Tomorrow I leave for a week at camp. Those of you who've been reading for a while might remember that "my camp" - the one where I spent all my summers growing up, where I worked for eight summers, where I met some of dearest friends and got to know my husband - "my camp" was closed. Last summer, the diocesan council decided to sell the property. So our new Canon for Youth & Young Adults (who is super-swell and was ordained with me) has inherited the task of figuring out how to have camp without having a camp.
This week is one of the experiments: we're joining next-door-neighbor's diocese for a week of their camp session. I'll be a counselor for the counselors-in-training. I'm not quite sure how that'll work, but I think I'll enjoy it. I also think it will be hard and sad, being at camp without being at Camp.
Needless to say, this whole endeavor has been bringing back all kinds of memories. Which is where the Friday Five comes in. Work was kind of hectic today (and that was with the office officially closed) in that "I'm leaving town for a week" kind of way. So, I just skimmed the F5 post, and saw that comment at the end about Generosity being a banana.
Banana? Nope. Generosity is a mango. A seven year old taught me that, a long time ago.
One summer at camp - my last summer working there - I was what we call "administrative staff". I supervised some folks, and part of "supervising" meant helping cabin counselors with the kids who were kind of a handful. This particular boy had a problem with his hands. They kept balling up into little fists and landing hard on other kids. One evening before bed, early in the week, the assistant camp director & I were in the office, and the little boy needed a time out - and so his counselor needed a break. So, he came to sit in the office with the Ad Staff. This was not a reward. After a bit of quiet time, it was our job, the three of us, to come with a "behavior contract". Since it was snack time, the other staffer & I had been sharing a mango - she'd gotten it at the store on her break that afternoon. She offered him a piece, which he took cautiously. But - mangos are sweet, tangy and messy. What self-respecting seven year old doesn't like those things?
With markers and paper in hand, we made a list of two behaviors the little boy needed to work on: keeping his hands to himself and... well, I don't even remember the other one. Behavior contracts had three other parts. First, there were consequences - if he couldn't stop hitting people, the next thing would be to call his mom. Then, there was a reward. What reward would he like? He pointed at the plate with the mango peels. "Could I get more of that?" And so it was included. The reward for a good behavior day would be a shared mango at snack time. That made the third part of the contract easy: we needed a secret signal to help him remember what he was supposed to do. So for the next day, whenever he was starting to have trouble, we'd whisper "mango", and he'd remember to keep his hands to himself.
The next night, I'm happy to say, the three of us enjoyed a perfectly ripe mango in the office together. It was much more fun than the previous night, and we were so proud of him for getting through the day without any incidents.
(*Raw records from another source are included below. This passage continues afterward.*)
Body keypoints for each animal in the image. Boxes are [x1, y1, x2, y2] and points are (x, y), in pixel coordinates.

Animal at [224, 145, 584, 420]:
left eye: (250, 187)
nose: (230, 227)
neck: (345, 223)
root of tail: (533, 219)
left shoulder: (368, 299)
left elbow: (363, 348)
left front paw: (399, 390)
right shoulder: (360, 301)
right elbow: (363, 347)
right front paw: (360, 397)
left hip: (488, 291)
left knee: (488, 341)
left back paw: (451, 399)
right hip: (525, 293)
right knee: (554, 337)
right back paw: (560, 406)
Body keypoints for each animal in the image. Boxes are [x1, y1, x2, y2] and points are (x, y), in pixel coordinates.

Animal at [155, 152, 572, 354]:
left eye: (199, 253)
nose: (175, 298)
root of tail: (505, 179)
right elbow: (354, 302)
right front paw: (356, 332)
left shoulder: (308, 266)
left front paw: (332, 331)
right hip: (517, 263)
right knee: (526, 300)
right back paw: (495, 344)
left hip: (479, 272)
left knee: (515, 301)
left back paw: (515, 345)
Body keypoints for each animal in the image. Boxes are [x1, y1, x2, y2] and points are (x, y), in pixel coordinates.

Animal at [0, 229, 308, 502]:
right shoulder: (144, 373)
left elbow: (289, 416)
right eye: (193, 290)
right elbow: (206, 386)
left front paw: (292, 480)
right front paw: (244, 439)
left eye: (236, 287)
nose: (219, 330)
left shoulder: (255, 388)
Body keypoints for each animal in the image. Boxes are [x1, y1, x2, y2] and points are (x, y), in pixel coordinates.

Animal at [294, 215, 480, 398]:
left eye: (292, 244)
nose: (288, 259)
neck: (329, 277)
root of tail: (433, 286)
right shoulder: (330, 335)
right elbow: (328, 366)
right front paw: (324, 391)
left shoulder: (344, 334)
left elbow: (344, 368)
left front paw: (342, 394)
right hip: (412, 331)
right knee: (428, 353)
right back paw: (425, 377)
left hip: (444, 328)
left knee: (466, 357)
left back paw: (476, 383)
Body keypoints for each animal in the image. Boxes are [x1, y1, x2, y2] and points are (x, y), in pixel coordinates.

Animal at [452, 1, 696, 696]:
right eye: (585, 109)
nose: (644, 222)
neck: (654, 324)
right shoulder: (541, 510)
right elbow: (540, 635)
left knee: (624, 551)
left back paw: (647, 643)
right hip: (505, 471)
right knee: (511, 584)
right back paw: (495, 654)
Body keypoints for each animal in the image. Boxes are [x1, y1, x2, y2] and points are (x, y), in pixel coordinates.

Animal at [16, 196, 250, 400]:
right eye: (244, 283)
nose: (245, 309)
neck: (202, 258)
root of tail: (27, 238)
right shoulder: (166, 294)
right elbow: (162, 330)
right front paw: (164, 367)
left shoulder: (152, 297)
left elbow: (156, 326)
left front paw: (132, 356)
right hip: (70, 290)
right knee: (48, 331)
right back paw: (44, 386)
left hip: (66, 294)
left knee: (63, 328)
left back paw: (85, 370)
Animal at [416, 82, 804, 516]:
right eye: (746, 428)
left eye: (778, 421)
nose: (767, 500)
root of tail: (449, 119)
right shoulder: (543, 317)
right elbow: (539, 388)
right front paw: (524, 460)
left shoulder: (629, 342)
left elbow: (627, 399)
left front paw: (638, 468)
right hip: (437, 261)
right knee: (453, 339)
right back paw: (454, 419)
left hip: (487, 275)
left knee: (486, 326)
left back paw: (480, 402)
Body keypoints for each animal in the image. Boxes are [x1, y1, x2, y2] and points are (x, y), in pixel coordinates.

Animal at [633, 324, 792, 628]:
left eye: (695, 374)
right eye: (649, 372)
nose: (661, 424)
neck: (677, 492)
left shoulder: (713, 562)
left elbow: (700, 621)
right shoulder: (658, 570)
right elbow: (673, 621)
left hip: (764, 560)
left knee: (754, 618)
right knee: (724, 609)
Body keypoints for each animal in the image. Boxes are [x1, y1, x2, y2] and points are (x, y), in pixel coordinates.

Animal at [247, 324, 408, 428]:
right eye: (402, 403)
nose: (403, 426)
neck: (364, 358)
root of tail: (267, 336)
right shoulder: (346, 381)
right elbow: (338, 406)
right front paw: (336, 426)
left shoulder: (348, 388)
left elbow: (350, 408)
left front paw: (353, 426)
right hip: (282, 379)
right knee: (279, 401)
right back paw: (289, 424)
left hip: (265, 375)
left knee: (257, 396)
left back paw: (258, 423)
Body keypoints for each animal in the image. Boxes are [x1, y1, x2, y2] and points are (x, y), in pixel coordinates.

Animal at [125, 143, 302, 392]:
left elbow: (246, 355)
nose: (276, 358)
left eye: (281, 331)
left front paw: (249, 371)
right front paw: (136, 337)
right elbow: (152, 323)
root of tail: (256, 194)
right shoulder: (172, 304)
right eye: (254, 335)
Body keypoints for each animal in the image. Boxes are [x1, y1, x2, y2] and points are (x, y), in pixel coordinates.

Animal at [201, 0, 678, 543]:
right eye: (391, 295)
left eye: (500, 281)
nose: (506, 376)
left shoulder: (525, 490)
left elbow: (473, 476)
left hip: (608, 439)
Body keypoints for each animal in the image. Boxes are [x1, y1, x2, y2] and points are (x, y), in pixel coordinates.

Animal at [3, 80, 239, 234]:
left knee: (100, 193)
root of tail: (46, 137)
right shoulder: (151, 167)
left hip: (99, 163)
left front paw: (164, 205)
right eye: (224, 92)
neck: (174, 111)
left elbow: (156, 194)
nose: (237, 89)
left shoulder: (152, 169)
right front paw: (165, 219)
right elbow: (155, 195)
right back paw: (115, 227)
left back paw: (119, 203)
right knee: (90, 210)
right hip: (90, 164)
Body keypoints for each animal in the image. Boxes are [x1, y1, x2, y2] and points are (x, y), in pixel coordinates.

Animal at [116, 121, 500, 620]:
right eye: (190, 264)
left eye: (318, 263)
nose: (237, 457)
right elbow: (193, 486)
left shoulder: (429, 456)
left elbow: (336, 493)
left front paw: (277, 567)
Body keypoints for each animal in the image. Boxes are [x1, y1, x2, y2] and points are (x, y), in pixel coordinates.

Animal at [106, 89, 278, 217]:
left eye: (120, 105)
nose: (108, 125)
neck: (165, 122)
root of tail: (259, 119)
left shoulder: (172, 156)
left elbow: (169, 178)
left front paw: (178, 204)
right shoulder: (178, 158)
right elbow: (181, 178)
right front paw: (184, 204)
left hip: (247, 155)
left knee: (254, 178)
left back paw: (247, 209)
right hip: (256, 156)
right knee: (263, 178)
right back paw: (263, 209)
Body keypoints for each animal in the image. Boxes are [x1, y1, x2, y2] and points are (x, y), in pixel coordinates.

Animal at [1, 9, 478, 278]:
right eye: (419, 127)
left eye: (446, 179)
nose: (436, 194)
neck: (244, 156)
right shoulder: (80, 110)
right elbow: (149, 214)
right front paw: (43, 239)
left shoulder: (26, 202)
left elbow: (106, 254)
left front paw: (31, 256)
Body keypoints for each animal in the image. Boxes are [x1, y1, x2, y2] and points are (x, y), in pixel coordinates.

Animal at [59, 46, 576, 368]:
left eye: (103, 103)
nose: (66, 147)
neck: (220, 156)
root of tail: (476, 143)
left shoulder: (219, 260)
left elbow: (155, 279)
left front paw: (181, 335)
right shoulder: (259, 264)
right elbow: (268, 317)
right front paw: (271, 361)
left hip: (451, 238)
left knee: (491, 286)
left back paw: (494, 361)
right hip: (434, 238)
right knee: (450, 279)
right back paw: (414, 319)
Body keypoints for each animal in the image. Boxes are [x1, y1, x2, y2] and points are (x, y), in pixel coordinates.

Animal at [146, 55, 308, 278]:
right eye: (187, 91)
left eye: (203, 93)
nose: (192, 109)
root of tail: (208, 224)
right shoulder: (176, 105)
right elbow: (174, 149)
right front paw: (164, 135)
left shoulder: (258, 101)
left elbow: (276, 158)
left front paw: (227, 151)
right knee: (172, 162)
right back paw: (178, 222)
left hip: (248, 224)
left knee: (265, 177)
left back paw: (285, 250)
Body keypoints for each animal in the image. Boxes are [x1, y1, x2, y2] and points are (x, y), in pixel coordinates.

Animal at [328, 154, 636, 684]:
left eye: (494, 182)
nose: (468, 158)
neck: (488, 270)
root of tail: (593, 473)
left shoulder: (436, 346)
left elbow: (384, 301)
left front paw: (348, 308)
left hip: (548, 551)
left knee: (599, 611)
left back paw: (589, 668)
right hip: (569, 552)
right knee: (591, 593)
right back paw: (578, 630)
Unfortunately, even with the promise of the mango reward, the next day he punched another kid, and then a counselor. It was only the third day of camp, but it was clear that he just wasn't ready for camp. His mom came and picked him up, and we said goodbye. The assistant director & I both cried after he left. He had tried very hard, but already in his young life, someone had taught him that violence was the solution to any problem that comes your way.
I don't know if he came back to camp, or where he is now. But I really do hope that the one day of success, and his sweet reward, stuck in his mind. And I know that sharing a mango taught me a great deal about "fruits of the Spirit" - patience, love, kindness, self-control. A little can go a long way - especially if you're willing to share your fruit.